Purposeful conversations sail on the sound of furniture being rearranged.
Pigeon’s determination as she solicits Bash.
Family. Food. Simon. King Garland’s serious tone.
Card chiming in with ideas. The Library.
Apologies far overdue and plans for the future.
It doesn’t mean a thing while I’m enveloped in Will.
Each minute that ticks by in his embrace was earned, deserved.
Each second is a new lease on life. A freedom everyone else has had that I’ve never experienced. The freedom to choose.
“Okay, anyone else?” Bastion announces, with a finality expected of a royal. “Anything else so important that this wedding needs to be further put on hold? Because if not, then I am marrying this man, gods help me.”
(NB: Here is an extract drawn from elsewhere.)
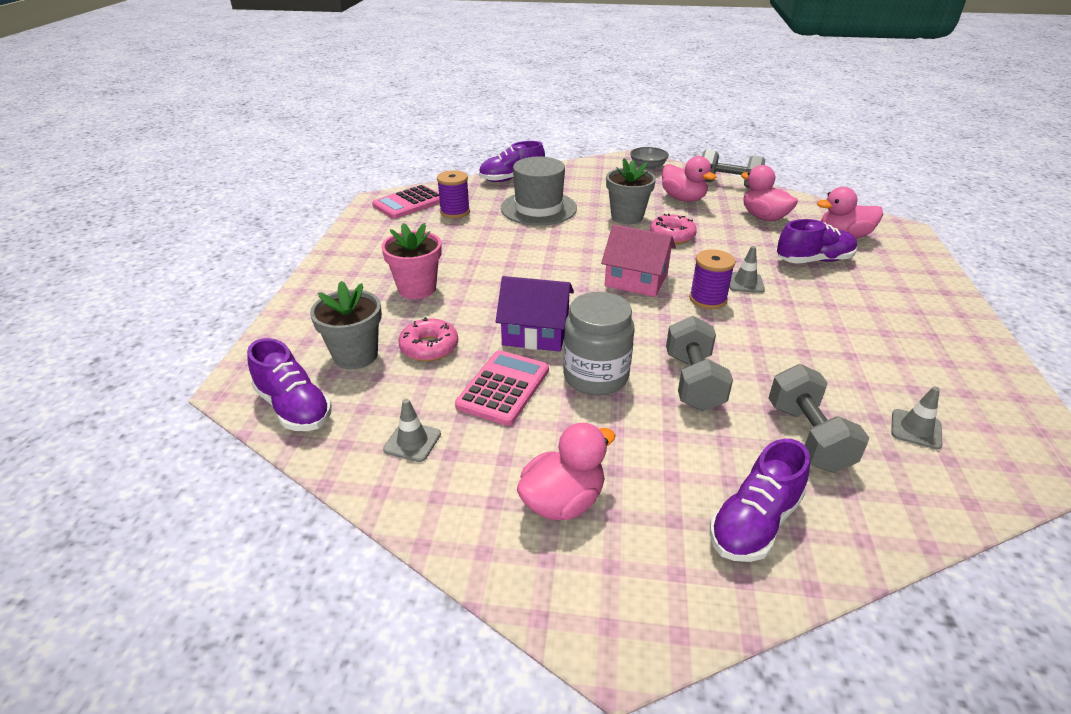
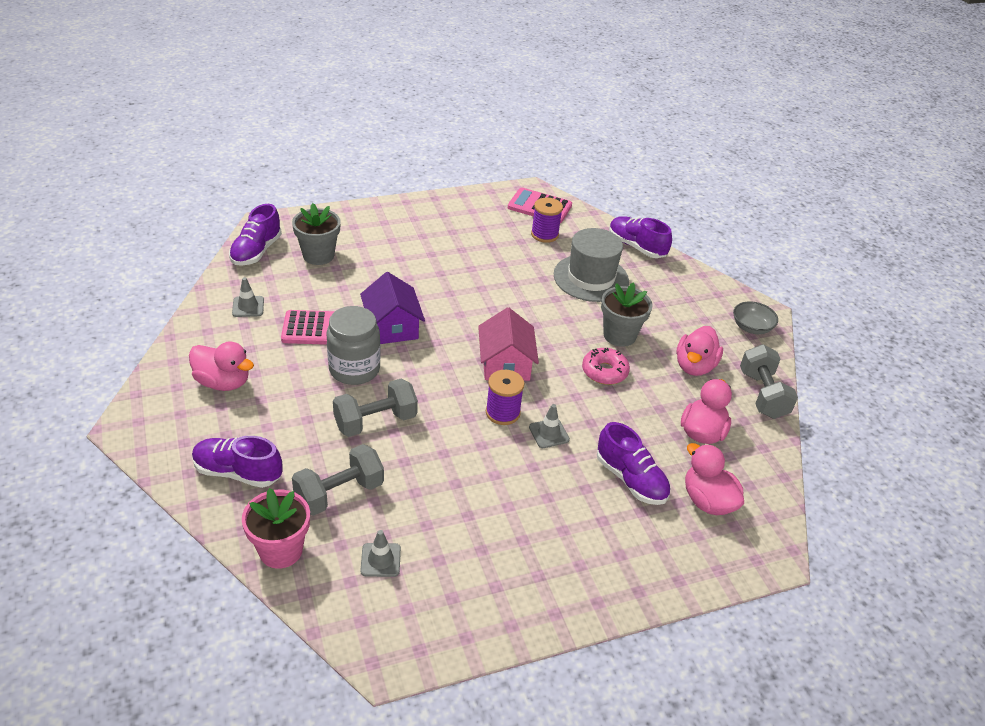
camera: 60 degrees right, 5 degrees up
(417, 288) = (413, 254): pink flower pot -> pink flower pot (281, 550)
(429, 347) = (345, 283): pink donut -> none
Will adjusts to brush my jawline. He gazes into my eyes and smiles. My smile. “Someone wants to talk to you, sweetheart,” he says.
Buttercups linger in the air, and Card crouches down, his white suit ruffled.
“Fliss,” Card says, and averts his eyes. “Um, I’d like you by my side…if you still want to be my maid of honor. If not, I understand. I get it. But, um…”
I grip the front of Will’s shirt. I don’t want to let him out of my sight.
“It’s your choice, love,” Will says.